**WHAT YOU ARE ASKED TO DO**
Reproduce the lines below verbatim, starting with the line that contains "4:00-5:00 pm - Inform Session" and ending with the line that contains "Discover tools, resources, and". Include both of those lines.

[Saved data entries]

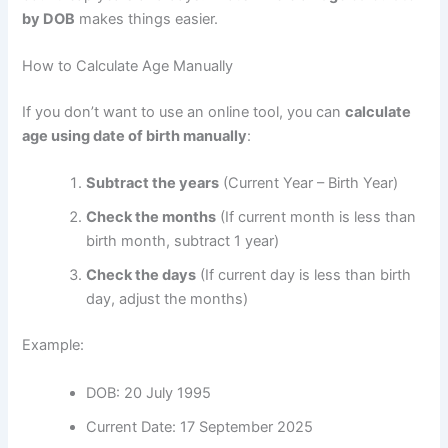
by DOB
makes things easier.
How to Calculate Age Manually
If you don’t want to use an online tool, you can
calculate
age using date of birth manually
:
Subtract the years
(Current Year – Birth Year)
Check the months
(If current month is less than
birth month, subtract 1 year)
Check the days
(If current day is less than birth
day, adjust the months)
Example:
DOB: 20 July 1995
Current Date: 17 September 2025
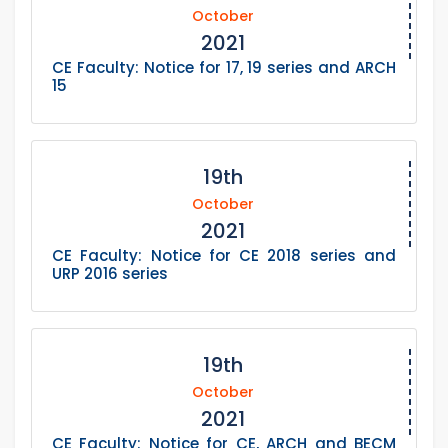
October
2021
CE Faculty: Notice for 17, 19 series and ARCH
15
19th
October
2021
CE Faculty: Notice for CE 2018 series and
URP 2016 series
19th
October
2021
CE Faculty: Notice for CE, ARCH and BECM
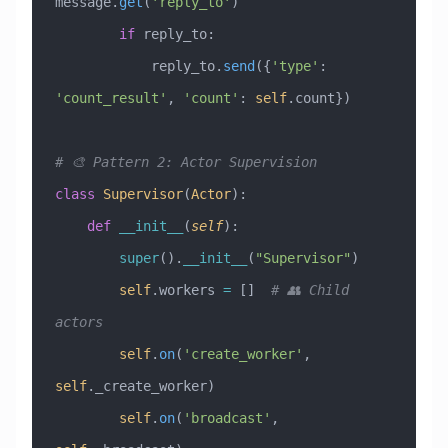
message.
get
(
'reply_to'
)
        if
 reply_to:
            reply_to.
send
({
'type'
: 
'count_result'
, 
'count'
: 
self
.count})
# 🎨 Pattern 2: Actor Supervision
class
 Supervisor
(
Actor
)
:
    def
 __init__
(
self
):
        super
().
__init__
(
"Supervisor"
)
        self
.workers 
=
 []  
# 👥 Child 
actors
        self
.
on
(
'create_worker'
, 
self
._create_worker)
        self
.
on
(
'broadcast'
, 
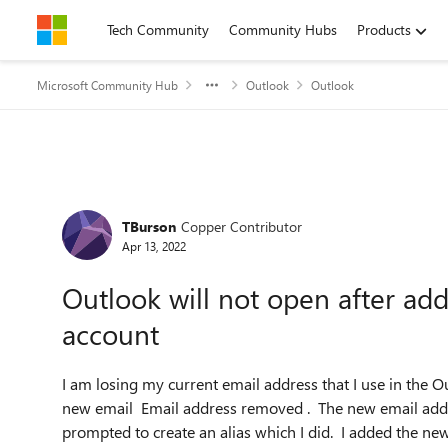
Skip to content
Tech Community
Community Hubs
Products
Microsoft Community Hub
Outlook
Outlook
Forum Discussion
TBurson
Copper Contributor
Apr 13, 2022
Outlook will not open after ad
account
I am losing my current email address that I use in the O
new email Email address removed . The new email addr
prompted to create an alias which I did. I added the n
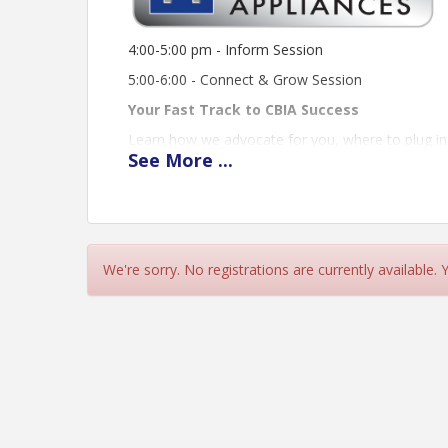
4:00-5:00 pm - Inform Session
5:00-6:00 - Connect & Grow Session
Your Fast Track to CBIA Success
Learn how we advocate for you, where to plug in
See
More
...
Discover tools, resources, and insider know-how
Connect at a high-energy networking session built 
From first handshake to lasting partnership, CBI
Meet the people. Learn the ropes. Grow your bus
We're sorry. No registrations are currently available.
Event Location
Mullets Appliances
2194 Trade Center Way,
Naples, 34109
Time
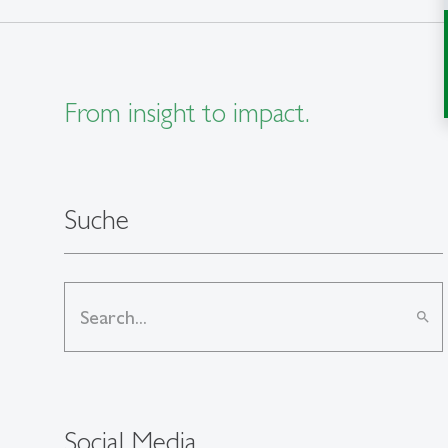
From insight to impact.
Suche
search
Social Media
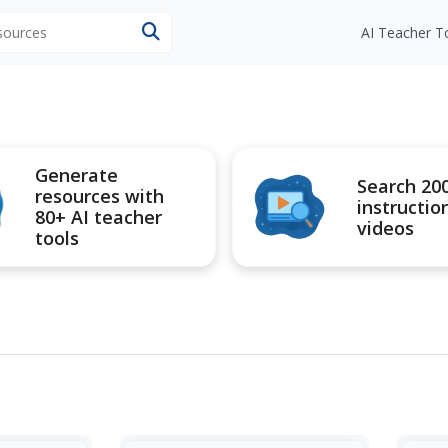
esources
AI Teacher T
Generate
Search 20
resources with
instructio
80+ AI teacher
videos
tools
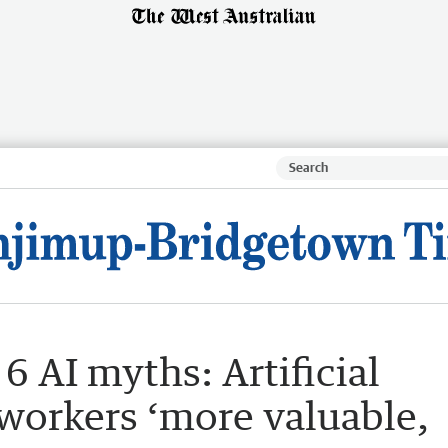
6 AI myths: Artificial
 workers ‘more valuable,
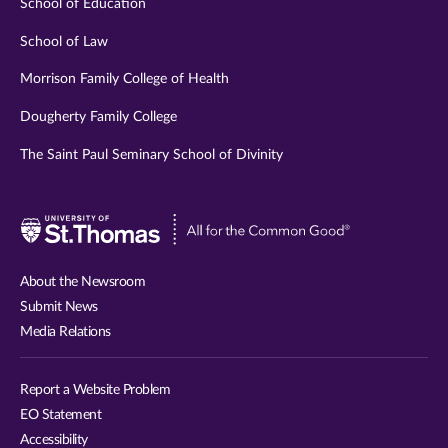
School of Education
School of Law
Morrison Family College of Health
Dougherty Family College
The Saint Paul Seminary School of Divinity
Visit
University
of
About the Newsroom
St.
Submit News
Thomas
Media Relations
website
Report a Website Problem
EO Statement
Accessibility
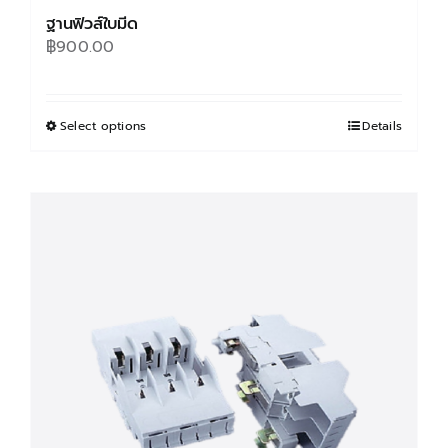
ฐานฟิวส์ใบมีด
฿
900.00
Select options
This
Details
product
has
multiple
variants.
The
options
may
be
chosen
on
the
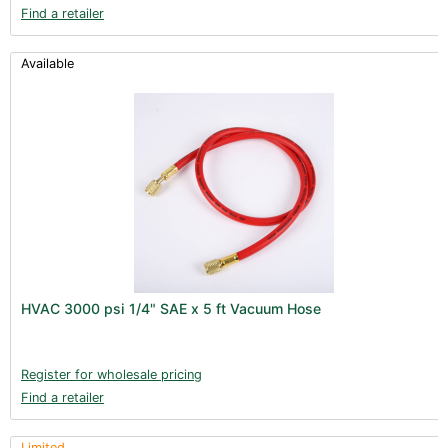
Find a retailer
Available
HVAC 3000 psi 1/4" SAE x 5 ft Vacuum Hose
Register for wholesale pricing
Find a retailer
Limited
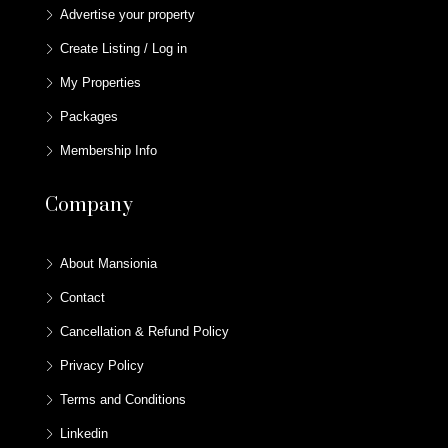
Advertise your property
Create Listing / Log in
My Properties
Packages
Membership Info
Company
About Mansionia
Contact
Cancellation & Refund Policy
Privacy Policy
Terms and Conditions
Linkedin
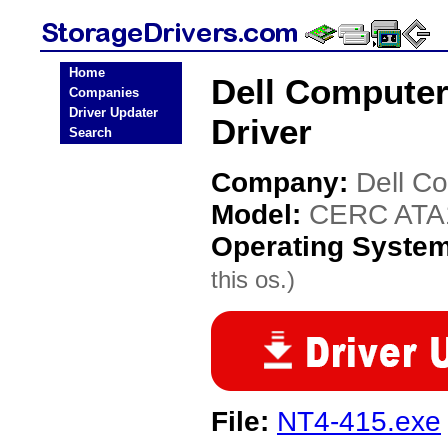
Home
Dell Compute
Companies
Driver Updater
Driver
Search
Company:
Dell C
Model:
CERC ATA
Operating Syste
this os.)
File:
NT4-415.exe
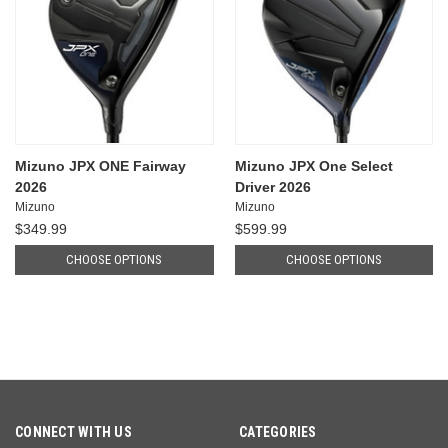
Mizuno JPX ONE Fairway
Mizuno JPX One Select
2026
Driver 2026
Mizuno
Mizuno
$349.99
$599.99
CHOOSE OPTIONS
CHOOSE OPTIONS
CONNECT WITH US
CATEGORIES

**REPLY**
4:00-5:00 pm - Inform Session
5:00-6:00 - Connect & Grow Session
Your Fast Track to CBIA Success
Learn how we advocate for you, where to plug in
See
More
...
Discover tools, resources, and insider know-how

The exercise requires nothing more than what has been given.